From Casetext: Smarter Legal Research

YIALOUTIS v. N.Y.C. BRD./DEPT. OF EDU.

Supreme Court of the State of New York, New York County
Nov 5, 2007
2007 N.Y. Slip Op. 33616 (N.Y. Sup. Ct. 2007)

Opinion

0101143/2007.

November 5, 2007.


Before the court is a petition to set aside an arbitrator's award (the "Award") that terminated her position as a teacher, and a cross-motion by respondent to dismiss the petition.

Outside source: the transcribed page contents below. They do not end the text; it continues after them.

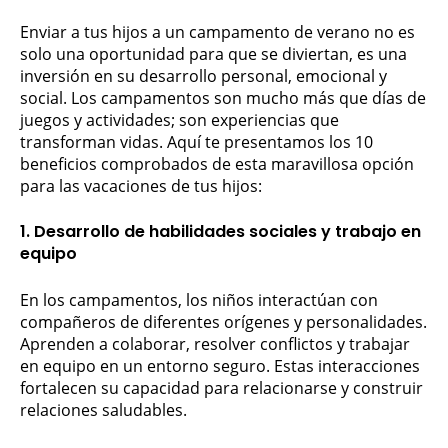
Enviar a tus hijos a un campamento de verano no es
solo una oportunidad para que se diviertan, es una
inversión en su desarrollo personal, emocional y
social. Los campamentos son mucho más que días de
juegos y actividades; son experiencias que
transforman vidas. Aquí te presentamos los 10
beneficios comprobados de esta maravillosa opción
para las vacaciones de tus hijos:
1. Desarrollo de habilidades sociales y trabajo en
equipo
En los campamentos, los niños interactúan con
compañeros de diferentes orígenes y personalidades.
Aprenden a colaborar, resolver conflictos y trabajar
en equipo en un entorno seguro. Estas interacciones
fortalecen su capacidad para relacionarse y construir
relaciones saludables.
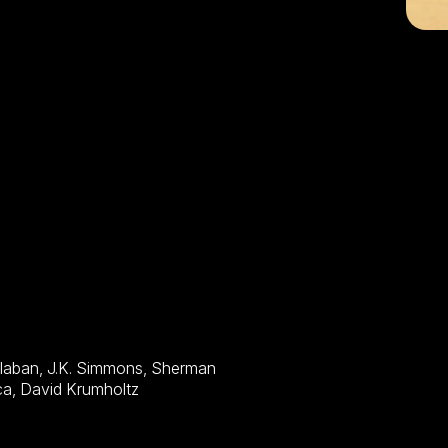
Augustus, Michael Cerveris, Gene Hackman, Richard Coca, David Krumholtz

Petitioner was an elementary school teacher who began working in 1990 and became a full-time teacher in 1994 (Amended Petition, ¶¶ 4, 8). She taught at P.S. 112 from 1994 until she transferred to P.S. 127 in 2003 (Id. ¶¶ 9, 15). She alleges: that until 2001 she was positively rated (Id. ¶ 10); she was subjected to supervisory ridicule and she commenced a law suit against her supervisors and respondent (Id. ¶¶ 13, 16); that she was not afforded observation by her supervisors or individualized training (Id. ¶¶ 30, 32); that she received specification of charges pursuant to Education Law § 3020-a; that a compulsory arbitration hearing was held for 45 days commencing March 18, 2005 and concluding February 8, 2006 (Id. ¶¶ 81, 84); and the arbitrator sustained sixteen charges and assessed a penalty of termination (Id. ¶¶ 86, 87).

Petitioner asserts: that the Award should be vacated due to bias of the arbitrator; the Award lacked support in the record and exceeded the arbitrator's authority; the penalty shocks the conscience; and the Award violates public policy.

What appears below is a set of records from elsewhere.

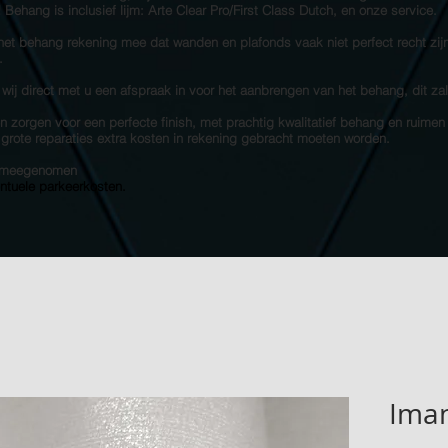
s! Behang is inclusief lijm: Arte Clear Pro/First Class Dutch, en onze service.
 het behang rekening mee dat wanden en plafonds vaak niet perfect recht zij
.
 wij direct met u een afspraak in voor het aanbrengen van het behang, dit za
 zorgen voor een perfecte finish, met prachtig kwalitatief behang en ruimen
e grote reparaties extra kosten in rekening gebracht moeten worden.
et meegenomen
entuele parkeerkosten.
Iman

The arbitrator found: petitioner guilty of misconduct in three separate school years; petitioner conducted a parent-teacher meeting in the presence of students on a school trip during which she divulged a student's disciplinary problems over the loudspeaker; petitioner made derogatory statements about her principal in front of parents and students; petitioner repeatedly violated the verbal and written instructions of her supervisors; and petitioner neglected her duties and revealed private information about another teacher's sexual orientation (Award pp. 113-116). The arbitrator noted that there were contradictions between petitioner's and respondent's versions of events and found that "Respondent testified falsely . . . (and) was hostile, sarcastic and evasive . . . (and) was not a believable witness" (Id. pp. 59-60).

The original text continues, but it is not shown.